Probably the greatest benefit of using amCharts with TypeScript is built-in type-check and code completion.

Error checking

Basically, this means that TS will go to great lengths to ensure you don't do anything stupid, like assigning a wrong value, or using a wrong class type.

Just a small example, say I want to set position setting for Legend. I enter "leftt". (I made a mistake in typing "left")

TypeScript will catch that and immediately will outline the error:

TypeScript has caught an error in Sublime Edit

TypeScript-compatible IDEs like VisualStudio, Sublime Edit (shown in the screenshot above), or Atom will outline error as well as provide a description for the property so that you know how to use it.

Code completion / insight

TypeScript when used in compatible IDEs, also lets you take advantage of the code completion.

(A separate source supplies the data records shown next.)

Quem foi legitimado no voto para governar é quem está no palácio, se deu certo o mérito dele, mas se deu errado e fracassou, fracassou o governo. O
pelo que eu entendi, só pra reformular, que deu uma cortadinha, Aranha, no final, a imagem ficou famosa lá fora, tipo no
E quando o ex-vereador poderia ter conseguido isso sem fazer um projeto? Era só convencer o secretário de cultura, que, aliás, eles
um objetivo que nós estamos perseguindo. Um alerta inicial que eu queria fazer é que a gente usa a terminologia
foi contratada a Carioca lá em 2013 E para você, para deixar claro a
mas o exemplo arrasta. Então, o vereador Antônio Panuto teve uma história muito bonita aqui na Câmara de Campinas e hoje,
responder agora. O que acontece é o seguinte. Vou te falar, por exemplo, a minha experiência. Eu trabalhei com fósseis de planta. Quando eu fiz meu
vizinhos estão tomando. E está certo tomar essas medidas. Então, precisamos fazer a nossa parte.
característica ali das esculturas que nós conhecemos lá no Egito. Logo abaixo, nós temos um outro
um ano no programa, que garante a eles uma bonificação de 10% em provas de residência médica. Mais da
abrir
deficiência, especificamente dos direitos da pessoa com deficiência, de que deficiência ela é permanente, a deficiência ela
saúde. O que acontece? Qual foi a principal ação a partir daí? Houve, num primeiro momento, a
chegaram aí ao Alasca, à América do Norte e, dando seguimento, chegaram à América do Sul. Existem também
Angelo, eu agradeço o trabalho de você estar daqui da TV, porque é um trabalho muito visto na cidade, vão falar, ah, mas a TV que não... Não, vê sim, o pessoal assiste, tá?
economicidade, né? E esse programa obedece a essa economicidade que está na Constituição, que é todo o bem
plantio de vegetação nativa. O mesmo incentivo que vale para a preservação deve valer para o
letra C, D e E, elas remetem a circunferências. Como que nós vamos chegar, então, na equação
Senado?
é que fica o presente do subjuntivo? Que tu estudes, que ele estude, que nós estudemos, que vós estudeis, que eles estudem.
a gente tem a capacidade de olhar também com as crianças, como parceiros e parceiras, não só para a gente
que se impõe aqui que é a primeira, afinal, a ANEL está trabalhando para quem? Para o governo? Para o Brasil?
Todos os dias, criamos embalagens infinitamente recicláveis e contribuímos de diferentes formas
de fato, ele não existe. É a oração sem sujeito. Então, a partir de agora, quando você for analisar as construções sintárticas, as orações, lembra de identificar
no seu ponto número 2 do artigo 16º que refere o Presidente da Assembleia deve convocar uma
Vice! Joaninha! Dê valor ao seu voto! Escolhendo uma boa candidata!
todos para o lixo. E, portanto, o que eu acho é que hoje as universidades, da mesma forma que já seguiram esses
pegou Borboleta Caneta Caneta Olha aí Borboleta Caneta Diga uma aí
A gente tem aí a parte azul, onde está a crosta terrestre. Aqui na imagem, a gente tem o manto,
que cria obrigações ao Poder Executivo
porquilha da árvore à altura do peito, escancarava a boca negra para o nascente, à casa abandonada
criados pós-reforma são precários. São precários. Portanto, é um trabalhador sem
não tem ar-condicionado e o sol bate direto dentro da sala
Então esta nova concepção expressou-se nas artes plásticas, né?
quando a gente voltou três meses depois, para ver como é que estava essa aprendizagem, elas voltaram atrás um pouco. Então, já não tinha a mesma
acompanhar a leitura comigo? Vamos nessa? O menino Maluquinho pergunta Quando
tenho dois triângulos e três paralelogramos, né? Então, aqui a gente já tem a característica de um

Start typing a property name, and it will automatically offer to complete the code as well as provide insight:

Code completion in action

TypeScript strict mode

amCharts 4 currently has partial support for TypeScript's strict mode. If you are using strict mode, you must set these options in your tsconfig.json:

  "compilerOptions": {
    "strictNullChecks": false

We are working on enabling full strict mode support for V4.

TypeScript 3

amCharts 4 fully supports TypeScript 3.

Lazy loading amCharts

Check out this tutorial for information on how you can lazy-load amCharts modules on-demand, rather than compiling them into your app.

Using amCharts with Jest

It is not currently possible to use amCharts in Jest tests, because Jest does not have support for SVG.

amCharts internally requires SVG, and so there isn't anything we can do to fix this, instead this needs to be fixed in jsdom.

If you pre-build your project you can then use Puppeteer with Jest to run your unit tests in a browser (which has full support for SVG), and now you can use amCharts in unit tests.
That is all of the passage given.